Work to complete:
(a) In the passage on drug patents in India, what share of the total pharmaceutical market do multinationals hold now?
(b) Copy the passage on drug patents in India word for word, from "But even that" up to and including "in developed economies.".

Passage:
· · · · ·

Besides, the market for oncology, diabetes, cardio-vascular and anti-retroviral drugs, which are the most preferred therapeutic areas of multinationals, are growing significantly here. "The domestic market in India is fairly significant and has also been growing at a fast clip. I think most companies would need to factor India in their plans. Over a period of time, the value of the overall Indian market will assume higher significance," says Utkarsh Palnitkar, partner and national head (life sciences practice), KPMG in India.
Some also argue that the issue of patent protection is unlikely to impact investments in India because patented drugs being sold by foreign firms in India are mostly imported. According to senior counsel and director of Lawyers Collective Anand Grover, foreign pharmaceutical companies had not invested on real invention in India for over a decade. Grover, who also represented Cancer Patients Aid Association in the Supreme Court recently against Novartis in the famous Glivec patent protection case, says: "Since 2000, all multinational pharmaceutical companies started disinvesting in India. Most companies no longer produce in India -they import the drugs. So this threat of not investing on R&D in India does not hold".
The primary investments undertaken by multinationals in such cases are on marketing and promotion. However, if a company is successful in securing a patent in India, the returns are high with almost the entire market available to the patent holder. The profitability from such drugs also far outweighs the risk involved in litigation. No wonder then, the share of multinationals in total pharmaceutical market has grown steadily to around 30 per cent now from 21 per cent in 2007, industry data shows.
When asked whether the recent developments can impact investments by multinationals in India, Palnitkar says: "I think the India opportunity is significant and has many dimensions, such as the market potential, talent pool for research and the like. Perhaps in the medium term there may be a rethink on strategy. However, I do not think it will have a long-term impact." He adds that "companies will have to devise ways and means of engaging with all stakeholders. Being sensitive to pricing in India is an imperative that cannot be ignored. An India-specific strategy will have to emerge in terms of addressing price sensitivity and taking into account volumes."
But even that may not be as easy as it appears. Many believe that after the recent hue and cry internationally, following the recent developments on Glivec, invocation of compulsory licence on Nexavar and more recently Merck's allegation against Glenmark of patent infringement of Januvia, prices of medicines in India are being seen as reference pricing by many other nations. "Such a thing may impact multinationals in a bigger way," says Praful Bohra, senior research analyst, Nirmal Bang. According to Bohra, with all developing countries eyeing India for benchmark pricing, multinationals are under the threat that their moves in India may also have to be replicated in other emerging and even in developed economies.
Even companies like Novartis have not completely turned away from the India market. Novartis has maintained that it will continue to file for patents and launch new products in India. "Products are launched in any country depending on market profile including unmet medical need. We would continue to consider these factors when launching products, including patented products, in India," Novartis India Vice-chairman and Managing Director Ranjit Shahani says. He adds that the company currently has more than 1100 patent applications for all kinds of inventions pending in India.

· · · · ·

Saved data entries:
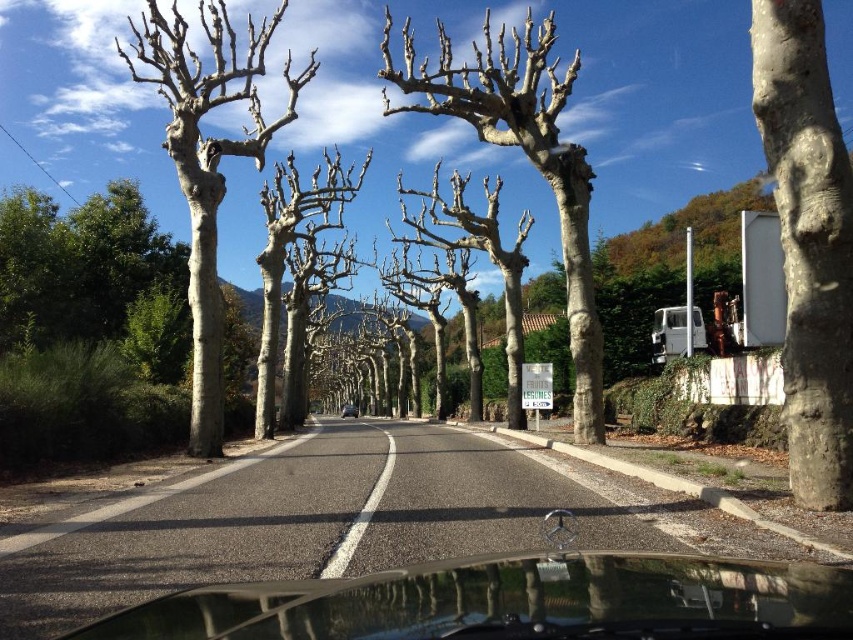
Question: Considering the real-world distances, which object is closest to the bare wood tree at center?

Choices:
 (A) smooth bark tree at center
 (B) transparent glass windshield at center

Answer: (A)

Question: Can you confirm if transparent glass windshield at center is positioned above smooth white tree at center?

Choices:
 (A) no
 (B) yes

Answer: (A)

Question: Which point is closer to the camera?

Choices:
 (A) transparent glass windshield at center
 (B) white asphalt road at center
 (C) metallic silver car at center

Answer: (A)

Question: Is transparent glass windshield at center thinner than smooth bark tree at center?

Choices:
 (A) yes
 (B) no

Answer: (A)

Question: Which point is closer to the camera taking this photo?

Choices:
 (A) (839, 257)
 (B) (332, 554)
 (C) (186, 28)
 (D) (347, 628)

Answer: (D)

Question: Is smooth bark tree at center closer to the viewer compared to white asphalt road at center?

Choices:
 (A) yes
 (B) no

Answer: (B)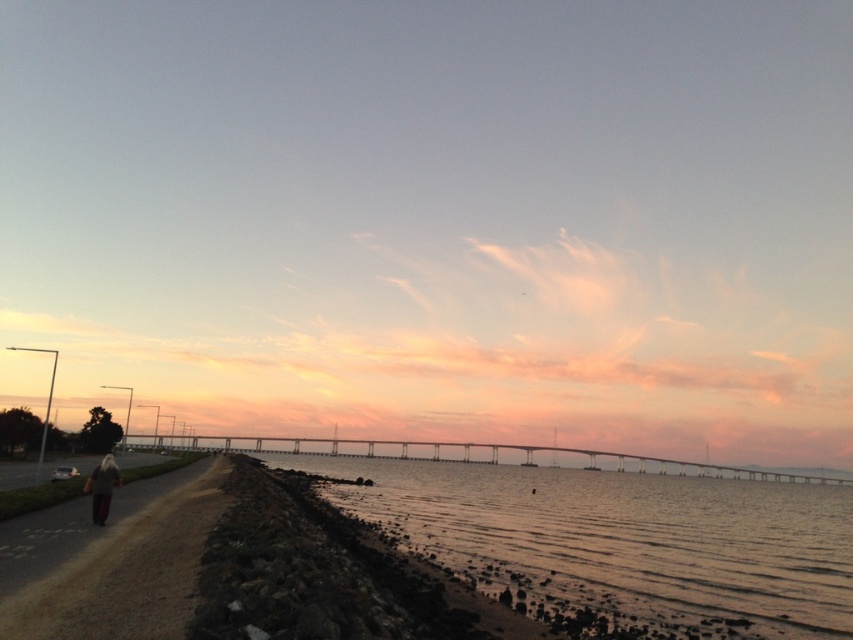
You are standing on the sandy beach at lower center and want to walk to the dark gray fabric jacket at lower left. Is the path wide enough for you to walk directly to the jacket without stepping onto the sand?

The sandy beach at lower center might be wider than dark gray fabric jacket at lower left, but since the jacket is an object and not a path, the width comparison doesn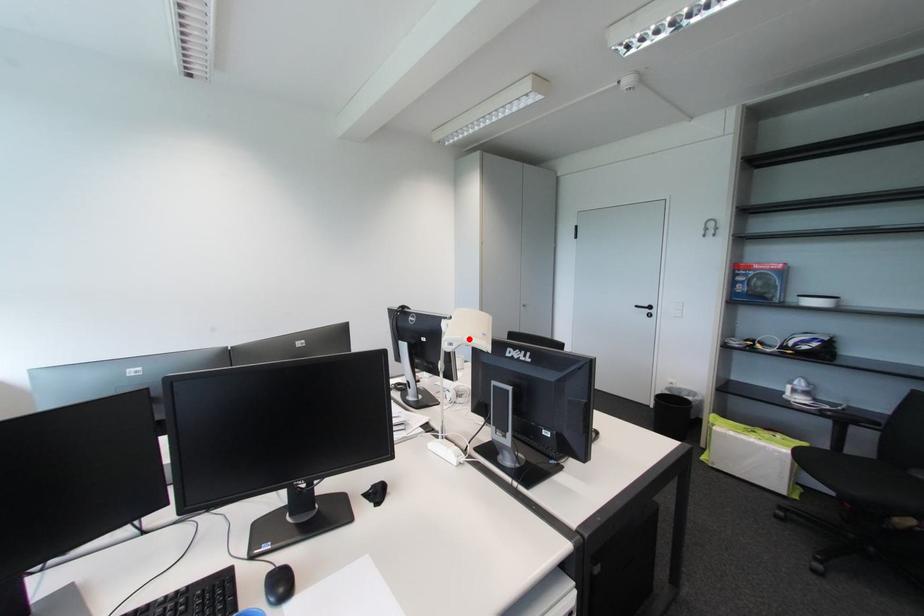
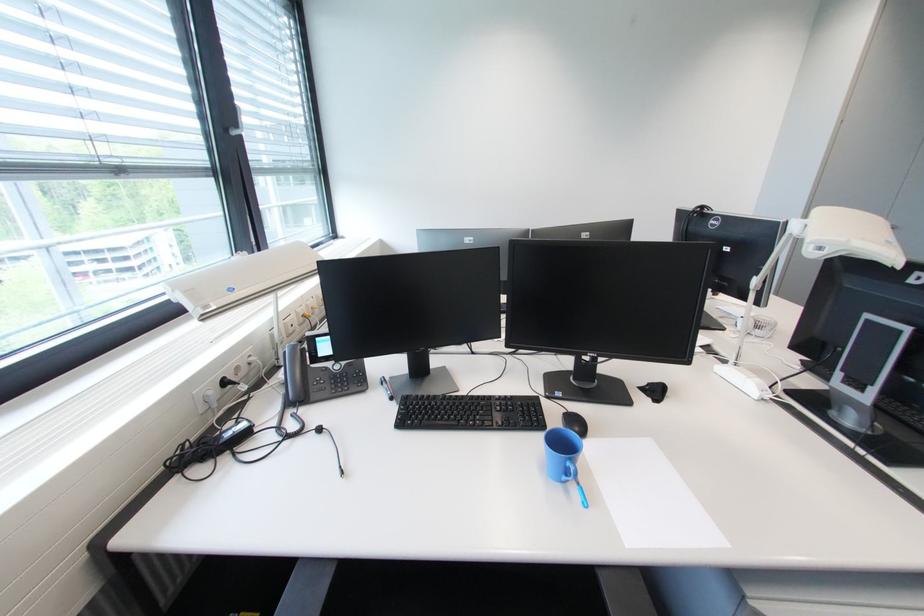
Question: I am providing you with two images of the same scene from different viewpoints. In image1, a red point is highlighted. Considering the same 3D point in image2, which of the following is correct?

Choices:
 (A) It is closer
 (B) It is farther

Answer: (A)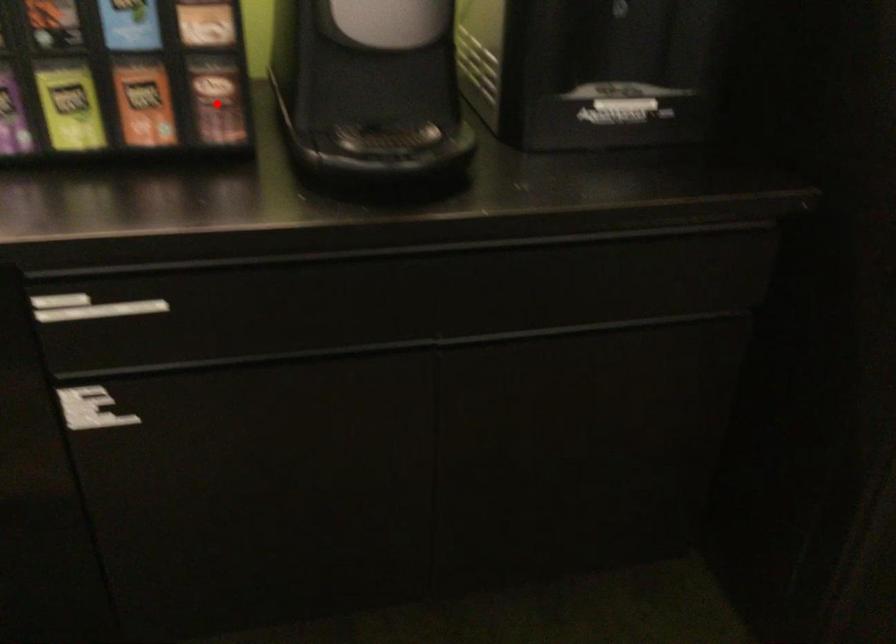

· · · · ·

Replies:
(a) Around 30 percent, up from 21 percent in 2007.

(b)
But even that may not be as easy as it appears. Many believe that after the recent hue and cry internationally, following the recent developments on Glivec, invocation of compulsory licence on Nexavar and more recently Merck's allegation against Glenmark of patent infringement of Januvia, prices of medicines in India are being seen as reference pricing by many other nations. "Such a thing may impact multinationals in a bigger way," says Praful Bohra, senior research analyst, Nirmal Bang. According to Bohra, with all developing countries eyeing India for benchmark pricing, multinationals are under the threat that their moves in India may also have to be replicated in other emerging and even in developed economies.